The problem>
Every line in the data below from the one containing "wall art: present [209,27,284,113]" down to the one containing "potted plant: present [790,681,1467,1286]", both included, must be retyped exactly; no other line is to appear.

Supplied data>
--- START ---

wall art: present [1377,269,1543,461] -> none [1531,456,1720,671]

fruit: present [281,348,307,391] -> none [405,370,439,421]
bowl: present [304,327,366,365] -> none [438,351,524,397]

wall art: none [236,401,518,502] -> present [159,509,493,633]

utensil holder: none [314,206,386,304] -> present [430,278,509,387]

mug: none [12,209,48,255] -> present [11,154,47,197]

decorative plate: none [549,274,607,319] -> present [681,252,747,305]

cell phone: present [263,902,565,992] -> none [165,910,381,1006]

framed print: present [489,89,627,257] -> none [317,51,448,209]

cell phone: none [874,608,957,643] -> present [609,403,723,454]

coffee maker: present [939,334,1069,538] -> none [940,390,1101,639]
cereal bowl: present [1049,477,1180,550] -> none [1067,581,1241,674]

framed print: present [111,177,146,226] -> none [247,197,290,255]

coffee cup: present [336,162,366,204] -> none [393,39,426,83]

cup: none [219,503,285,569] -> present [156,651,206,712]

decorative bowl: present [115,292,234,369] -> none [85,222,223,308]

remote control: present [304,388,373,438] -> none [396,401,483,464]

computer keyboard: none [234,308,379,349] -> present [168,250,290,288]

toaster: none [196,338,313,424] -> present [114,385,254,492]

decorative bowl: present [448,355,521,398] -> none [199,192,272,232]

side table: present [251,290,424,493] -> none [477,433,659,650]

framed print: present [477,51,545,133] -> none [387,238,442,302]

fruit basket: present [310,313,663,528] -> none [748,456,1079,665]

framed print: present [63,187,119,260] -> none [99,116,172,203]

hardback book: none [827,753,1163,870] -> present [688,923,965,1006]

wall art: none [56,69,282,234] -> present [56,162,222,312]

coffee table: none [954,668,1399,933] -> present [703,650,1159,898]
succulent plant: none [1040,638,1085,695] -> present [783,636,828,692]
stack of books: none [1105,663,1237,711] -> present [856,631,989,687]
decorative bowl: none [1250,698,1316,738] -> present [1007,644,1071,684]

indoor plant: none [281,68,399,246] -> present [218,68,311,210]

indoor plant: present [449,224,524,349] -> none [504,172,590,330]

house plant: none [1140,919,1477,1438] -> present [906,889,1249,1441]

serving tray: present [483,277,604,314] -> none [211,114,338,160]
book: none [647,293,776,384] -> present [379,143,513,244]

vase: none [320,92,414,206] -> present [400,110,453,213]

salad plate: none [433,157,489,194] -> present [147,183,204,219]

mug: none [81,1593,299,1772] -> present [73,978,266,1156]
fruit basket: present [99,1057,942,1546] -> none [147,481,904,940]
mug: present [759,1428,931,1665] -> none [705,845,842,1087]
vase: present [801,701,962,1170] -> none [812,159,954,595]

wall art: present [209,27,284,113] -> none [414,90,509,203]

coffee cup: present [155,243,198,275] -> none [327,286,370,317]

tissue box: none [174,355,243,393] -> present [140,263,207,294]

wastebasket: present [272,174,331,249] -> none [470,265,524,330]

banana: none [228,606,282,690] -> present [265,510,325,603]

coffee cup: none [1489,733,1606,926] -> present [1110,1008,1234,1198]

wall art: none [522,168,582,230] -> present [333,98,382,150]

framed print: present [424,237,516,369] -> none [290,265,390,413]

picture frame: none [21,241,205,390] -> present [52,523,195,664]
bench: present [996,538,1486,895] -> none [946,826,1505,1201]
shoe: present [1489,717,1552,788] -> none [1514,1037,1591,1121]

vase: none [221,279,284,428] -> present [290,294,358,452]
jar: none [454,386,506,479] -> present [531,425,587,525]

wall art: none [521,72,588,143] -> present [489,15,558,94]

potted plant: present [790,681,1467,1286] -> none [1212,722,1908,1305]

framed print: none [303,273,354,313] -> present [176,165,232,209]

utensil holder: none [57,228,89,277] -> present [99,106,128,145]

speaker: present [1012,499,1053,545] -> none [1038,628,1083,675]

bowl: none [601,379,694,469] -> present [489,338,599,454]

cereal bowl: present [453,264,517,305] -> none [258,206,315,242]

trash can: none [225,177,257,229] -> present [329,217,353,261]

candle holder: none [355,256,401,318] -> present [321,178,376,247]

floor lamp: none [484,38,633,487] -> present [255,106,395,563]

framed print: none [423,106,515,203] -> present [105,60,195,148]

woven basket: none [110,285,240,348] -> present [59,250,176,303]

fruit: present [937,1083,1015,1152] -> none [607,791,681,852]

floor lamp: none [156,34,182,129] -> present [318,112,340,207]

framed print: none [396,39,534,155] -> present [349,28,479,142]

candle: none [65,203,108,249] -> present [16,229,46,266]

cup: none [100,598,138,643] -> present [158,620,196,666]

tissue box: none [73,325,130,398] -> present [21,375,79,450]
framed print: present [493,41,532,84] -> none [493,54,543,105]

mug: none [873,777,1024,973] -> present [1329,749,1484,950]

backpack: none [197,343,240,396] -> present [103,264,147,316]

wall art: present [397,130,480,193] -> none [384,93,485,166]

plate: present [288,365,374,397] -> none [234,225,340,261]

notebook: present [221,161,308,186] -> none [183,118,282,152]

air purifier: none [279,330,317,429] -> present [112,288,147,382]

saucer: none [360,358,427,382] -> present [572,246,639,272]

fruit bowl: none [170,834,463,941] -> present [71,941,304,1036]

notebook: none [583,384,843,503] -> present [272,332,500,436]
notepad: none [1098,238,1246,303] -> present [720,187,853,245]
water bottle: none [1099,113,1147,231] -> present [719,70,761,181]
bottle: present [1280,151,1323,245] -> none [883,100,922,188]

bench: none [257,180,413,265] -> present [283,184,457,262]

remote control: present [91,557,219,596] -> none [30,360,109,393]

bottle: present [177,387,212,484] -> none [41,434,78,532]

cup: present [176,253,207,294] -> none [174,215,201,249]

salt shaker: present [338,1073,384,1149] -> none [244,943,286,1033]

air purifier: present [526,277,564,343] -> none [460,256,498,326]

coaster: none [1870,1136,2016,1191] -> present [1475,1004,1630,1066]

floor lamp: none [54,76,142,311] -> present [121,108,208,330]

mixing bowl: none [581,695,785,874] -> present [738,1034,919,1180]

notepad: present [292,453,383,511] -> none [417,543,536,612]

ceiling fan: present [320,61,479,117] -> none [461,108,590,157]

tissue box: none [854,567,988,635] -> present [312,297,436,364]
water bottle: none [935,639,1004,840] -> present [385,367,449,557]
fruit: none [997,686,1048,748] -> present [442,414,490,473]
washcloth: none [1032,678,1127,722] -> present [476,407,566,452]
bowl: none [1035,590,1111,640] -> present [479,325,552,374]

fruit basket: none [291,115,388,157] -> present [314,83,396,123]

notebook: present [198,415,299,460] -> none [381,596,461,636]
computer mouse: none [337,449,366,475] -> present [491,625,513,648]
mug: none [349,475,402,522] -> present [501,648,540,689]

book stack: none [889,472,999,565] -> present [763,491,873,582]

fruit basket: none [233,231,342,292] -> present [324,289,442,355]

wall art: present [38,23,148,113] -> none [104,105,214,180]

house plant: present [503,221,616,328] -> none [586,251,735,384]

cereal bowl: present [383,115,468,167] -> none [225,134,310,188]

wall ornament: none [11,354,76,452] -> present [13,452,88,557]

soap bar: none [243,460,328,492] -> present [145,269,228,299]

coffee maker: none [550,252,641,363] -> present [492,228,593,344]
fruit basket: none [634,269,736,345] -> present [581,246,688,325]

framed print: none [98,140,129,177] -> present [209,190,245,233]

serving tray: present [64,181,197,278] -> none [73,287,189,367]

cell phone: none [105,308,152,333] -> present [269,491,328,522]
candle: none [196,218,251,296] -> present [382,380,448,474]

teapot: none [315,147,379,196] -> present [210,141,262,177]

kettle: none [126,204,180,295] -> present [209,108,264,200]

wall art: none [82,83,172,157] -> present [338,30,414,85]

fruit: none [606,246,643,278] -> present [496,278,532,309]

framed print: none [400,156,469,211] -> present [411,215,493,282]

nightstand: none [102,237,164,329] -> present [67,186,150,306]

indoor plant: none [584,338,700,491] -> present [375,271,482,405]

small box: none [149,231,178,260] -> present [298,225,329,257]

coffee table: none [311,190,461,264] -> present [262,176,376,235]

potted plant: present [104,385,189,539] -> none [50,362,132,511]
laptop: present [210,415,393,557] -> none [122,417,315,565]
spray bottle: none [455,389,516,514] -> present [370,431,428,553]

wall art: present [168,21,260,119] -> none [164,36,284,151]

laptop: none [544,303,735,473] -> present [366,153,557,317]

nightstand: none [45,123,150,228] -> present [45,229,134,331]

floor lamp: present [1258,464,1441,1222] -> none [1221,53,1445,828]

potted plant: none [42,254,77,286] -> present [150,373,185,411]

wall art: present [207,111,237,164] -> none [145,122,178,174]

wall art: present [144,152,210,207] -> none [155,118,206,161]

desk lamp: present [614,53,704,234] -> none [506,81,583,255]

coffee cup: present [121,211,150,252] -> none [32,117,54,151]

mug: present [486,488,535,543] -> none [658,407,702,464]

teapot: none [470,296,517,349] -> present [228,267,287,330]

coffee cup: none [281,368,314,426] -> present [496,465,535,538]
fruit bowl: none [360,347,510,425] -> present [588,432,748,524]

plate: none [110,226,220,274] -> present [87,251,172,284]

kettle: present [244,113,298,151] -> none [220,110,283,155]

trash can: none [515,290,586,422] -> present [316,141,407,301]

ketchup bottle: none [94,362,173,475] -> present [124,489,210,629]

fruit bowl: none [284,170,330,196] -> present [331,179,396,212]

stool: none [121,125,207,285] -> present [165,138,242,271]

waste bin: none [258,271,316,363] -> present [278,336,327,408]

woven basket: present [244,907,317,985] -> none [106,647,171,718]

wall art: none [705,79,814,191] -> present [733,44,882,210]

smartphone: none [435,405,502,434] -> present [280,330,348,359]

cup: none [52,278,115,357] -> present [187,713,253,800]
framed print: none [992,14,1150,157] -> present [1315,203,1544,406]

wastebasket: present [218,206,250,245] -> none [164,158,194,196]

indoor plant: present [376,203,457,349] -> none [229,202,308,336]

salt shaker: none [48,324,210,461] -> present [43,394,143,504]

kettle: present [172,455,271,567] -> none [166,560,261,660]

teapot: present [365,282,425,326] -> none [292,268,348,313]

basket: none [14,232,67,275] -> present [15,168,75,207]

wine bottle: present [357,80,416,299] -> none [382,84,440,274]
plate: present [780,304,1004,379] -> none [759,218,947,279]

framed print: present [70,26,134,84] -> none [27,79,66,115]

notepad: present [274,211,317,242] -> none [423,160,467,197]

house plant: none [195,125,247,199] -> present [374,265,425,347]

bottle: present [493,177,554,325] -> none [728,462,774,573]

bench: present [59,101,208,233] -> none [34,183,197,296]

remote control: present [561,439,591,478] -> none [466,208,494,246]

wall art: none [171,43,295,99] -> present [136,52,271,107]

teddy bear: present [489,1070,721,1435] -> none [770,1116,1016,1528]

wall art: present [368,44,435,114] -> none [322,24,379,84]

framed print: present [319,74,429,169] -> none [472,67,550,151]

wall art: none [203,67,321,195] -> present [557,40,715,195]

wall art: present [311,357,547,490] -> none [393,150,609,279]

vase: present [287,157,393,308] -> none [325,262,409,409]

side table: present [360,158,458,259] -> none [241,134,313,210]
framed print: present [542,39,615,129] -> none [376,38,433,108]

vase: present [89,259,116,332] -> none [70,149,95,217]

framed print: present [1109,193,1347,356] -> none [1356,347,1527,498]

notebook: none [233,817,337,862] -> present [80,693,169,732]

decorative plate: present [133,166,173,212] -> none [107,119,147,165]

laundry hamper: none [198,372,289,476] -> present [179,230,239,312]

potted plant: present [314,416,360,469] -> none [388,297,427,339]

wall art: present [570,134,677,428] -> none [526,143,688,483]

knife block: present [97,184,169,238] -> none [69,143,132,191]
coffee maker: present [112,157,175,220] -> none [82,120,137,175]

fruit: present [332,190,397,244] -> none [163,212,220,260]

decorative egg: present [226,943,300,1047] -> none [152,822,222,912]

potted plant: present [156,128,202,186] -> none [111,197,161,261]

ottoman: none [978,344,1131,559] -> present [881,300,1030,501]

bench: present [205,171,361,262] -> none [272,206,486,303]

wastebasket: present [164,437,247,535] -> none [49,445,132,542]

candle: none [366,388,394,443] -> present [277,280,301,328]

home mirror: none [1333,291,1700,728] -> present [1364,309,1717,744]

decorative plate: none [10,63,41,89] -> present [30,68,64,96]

--- END ---

Finished exercise>
wall art: present [209,27,284,113] -> none [414,90,509,203]

coffee cup: present [155,243,198,275] -> none [327,286,370,317]

tissue box: none [174,355,243,393] -> present [140,263,207,294]

wastebasket: present [272,174,331,249] -> none [470,265,524,330]

banana: none [228,606,282,690] -> present [265,510,325,603]

coffee cup: none [1489,733,1606,926] -> present [1110,1008,1234,1198]

wall art: none [522,168,582,230] -> present [333,98,382,150]

framed print: present [424,237,516,369] -> none [290,265,390,413]

picture frame: none [21,241,205,390] -> present [52,523,195,664]
bench: present [996,538,1486,895] -> none [946,826,1505,1201]
shoe: present [1489,717,1552,788] -> none [1514,1037,1591,1121]

vase: none [221,279,284,428] -> present [290,294,358,452]
jar: none [454,386,506,479] -> present [531,425,587,525]

wall art: none [521,72,588,143] -> present [489,15,558,94]

potted plant: present [790,681,1467,1286] -> none [1212,722,1908,1305]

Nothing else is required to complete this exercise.